Anyway, I was excited to see the play, plus it had a rare miracle of timing: a 7 PM start time, and a ninety-minute run time!  You gotta love that.  I went to the box office before dinner to pick up the tickets.  There was a couple in their seventies at one window and a guy in his seventies at the other window.  Both transactions took ten minutes.  It seemed that they were looking at every available seat for every performance for all five shows they were selling.  It was enormously frustrating, because my transaction took all of thirty seconds!
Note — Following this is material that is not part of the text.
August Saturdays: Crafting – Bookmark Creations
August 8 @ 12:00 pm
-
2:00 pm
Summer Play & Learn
But I had a reward outside the theater: I passed the star of the show, Rebecca Hall, on the sidewalk.  She is gorgeous and VERY tall.  Maybe she was wearing boots or something, but she was just as tall as I am.  You might have seen her in *Vicky Cristina Barcelona* or *The Town* or *Iron Man 3*.  She has a background in the theatre, has done a lot of stage work in London, and has quite a theatrical pedigree - - her parents are the director Peter Hall and the opera singer Maria Ewing.  This is her Broadway debut, and she did a very good job.  The show was sort of a mixed bag: it’s very dated, American Expressionism doesn’t hold up so well eighty years later, it’s a little stale.  The characters are rather flat, which I’m sure was intentional, but I would have liked a little more depth in the central character, the young woman.  She seemed neurotic, like a caged animal, from the get-go.  I thought of Cate Blanchett in *A Streetcar Named Desire*, which we saw at BAM a few years ago - - her Blanche Dubois was so much more heart-breaking than other Blanches I’ve seen because she held it together through most of the play.  Her final breakdown was much more powerful because you sensed the strain of keeping it together earlier in the show.  Hall could have used some of that.


You certainly couldn’t have asked for a better production of the play - - the set, in particular, was fantastic.  It was a wooden box on a turntable, used very effectively.  The first scene was on the subway.  The set turned 180 degrees and she was in the factory office where she worked.  It turned again and she was in her cold-water flat with her mother.  At the end of the play she was in her jail cell.  She was led out of her cell, around the corner, and I expected that the other side of the set would be where she was being executed.  But it wasn’t!  She kept walking, and the set did another revolve before they got to the electric chair.  That was chilling, it really drove home the drama of the dead woman walking.